As I found out yesterday, I spent part of the evening talking to Who fans,
people that I have become friends with through this common interest of ours.
It was hard to carry on a conversation as there is just so much shock going
It was raining in NYC last night. I wanted to go home and go to sleep, but
I had an audition I had to make and my girlfriend and I had tickets for
Love, Janis. I got on the subway and quickly wrote down a few words about
John. I did the audition and then, against my better judgment, went to see
the show. I thought maybe it might do me more good than just going home. A
great show, but every time I looked at the bass player, I had to look away
and choke back a few tears. I thought about John's fingers and the way I
could never follow them across the fretboard. I could barely concentrate.

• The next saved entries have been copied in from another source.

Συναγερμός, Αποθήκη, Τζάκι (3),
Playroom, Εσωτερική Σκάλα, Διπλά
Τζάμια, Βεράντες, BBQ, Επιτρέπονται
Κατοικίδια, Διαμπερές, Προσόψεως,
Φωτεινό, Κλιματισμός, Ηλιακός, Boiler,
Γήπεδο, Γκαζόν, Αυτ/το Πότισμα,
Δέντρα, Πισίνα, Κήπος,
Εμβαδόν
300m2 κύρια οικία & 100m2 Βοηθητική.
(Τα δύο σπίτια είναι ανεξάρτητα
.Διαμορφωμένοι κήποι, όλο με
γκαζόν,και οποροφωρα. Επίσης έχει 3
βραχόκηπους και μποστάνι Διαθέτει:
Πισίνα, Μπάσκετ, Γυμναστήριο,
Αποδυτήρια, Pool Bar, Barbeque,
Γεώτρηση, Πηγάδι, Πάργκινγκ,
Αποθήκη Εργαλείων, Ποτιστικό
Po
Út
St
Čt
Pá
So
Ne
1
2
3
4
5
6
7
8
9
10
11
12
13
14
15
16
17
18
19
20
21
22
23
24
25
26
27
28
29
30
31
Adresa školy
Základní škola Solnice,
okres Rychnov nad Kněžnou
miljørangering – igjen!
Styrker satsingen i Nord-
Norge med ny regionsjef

I had so many thoughts in my head. Wondering about what Pete and Roger were
feeling. Wondering about the fate of the tour. Wondering about the timing
of this whole thing. I'm not a big fan of religion, but you'd have to think
that some kind of higher power had a say in this when someone dies the night
before a tour starts. And in a sick way, I'm kind of thankful that he died
when he did. I can't imagine knowing that the Who went out there and
displayed their 2002 prowess for all to see and then had to cut it short
because he died a night or two into the tour. And then I started wondering
whether he would have died if he had made it into the tour. I know that our
bodies have a plan for us ages before they actually take shape, but you have
to wonder. I continued watching the show. They talked about Monterey. I
couldn't even look up.
I thought about how it almost seemed like some weird kind of prophesy. The
night before the tour. Expectations across the board were high. Fans were
psyched. Critics were ecstatic. Pete wrote a beautiful diary message
talking about how good the band sounded and how everything was looking up.

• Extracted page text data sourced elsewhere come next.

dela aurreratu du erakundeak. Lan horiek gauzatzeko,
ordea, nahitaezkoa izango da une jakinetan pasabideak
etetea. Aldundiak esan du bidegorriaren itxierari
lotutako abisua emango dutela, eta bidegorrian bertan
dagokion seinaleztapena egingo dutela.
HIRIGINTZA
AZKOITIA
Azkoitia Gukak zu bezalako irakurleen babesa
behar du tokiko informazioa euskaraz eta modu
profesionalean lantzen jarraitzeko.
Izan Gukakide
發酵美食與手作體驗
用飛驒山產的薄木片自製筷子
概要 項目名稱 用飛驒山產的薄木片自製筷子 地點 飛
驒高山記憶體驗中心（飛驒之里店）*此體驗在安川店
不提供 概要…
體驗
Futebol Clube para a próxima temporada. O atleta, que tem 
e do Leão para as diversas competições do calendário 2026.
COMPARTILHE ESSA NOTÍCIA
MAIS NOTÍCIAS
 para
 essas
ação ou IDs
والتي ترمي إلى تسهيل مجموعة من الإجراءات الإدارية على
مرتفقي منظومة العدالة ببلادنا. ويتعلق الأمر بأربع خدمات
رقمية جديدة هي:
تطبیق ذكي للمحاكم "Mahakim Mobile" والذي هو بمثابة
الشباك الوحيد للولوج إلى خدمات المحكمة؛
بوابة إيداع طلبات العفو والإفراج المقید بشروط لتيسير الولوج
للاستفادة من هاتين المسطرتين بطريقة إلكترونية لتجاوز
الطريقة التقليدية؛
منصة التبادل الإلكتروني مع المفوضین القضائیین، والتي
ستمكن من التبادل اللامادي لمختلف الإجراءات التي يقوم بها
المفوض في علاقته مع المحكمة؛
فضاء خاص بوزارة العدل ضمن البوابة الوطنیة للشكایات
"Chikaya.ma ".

We were on the verge of something really, really beautiful. Maybe it was
meant to be all a dream in our minds. I don't know if that makes sense.
The show ended. The house music played Won't Get Fooled Again. I went
I laid in bed and I thought about you guys.
I thought about Bjorn and how, just a few messages before Marc's one
announcing the death to O&S, he had proclaimed (for the nth time) that John
was his hero. I thought about Alan, Trish, Lauren, Charles, Jacqueline,
Billy and so many others who really planned their summers- their lives -
around this tour. I thought about every message I've read on these boards
since I first hit the 'net in 1995 and how much each of your stories have
really meant to me. I thought about our community and how much I've really
come to welcome your names flashing across my screen.
And because of that, I send my deepest love and concern and condolences to
everybody on these lists. We'll continue to grieve here because it's our
home. John was one of a kind and we'll never forget his place in the world
as the best bassist in rock n' roll.
When my grandfather died, I imagined him up there eating a great big plate
of pasta with Sinatra. My girlfriend woke me at around 2 AM and asked,
"what do you think he's doing right now?" I said "he's probably piss drunk
with Keith." That's the way I like to think about these things.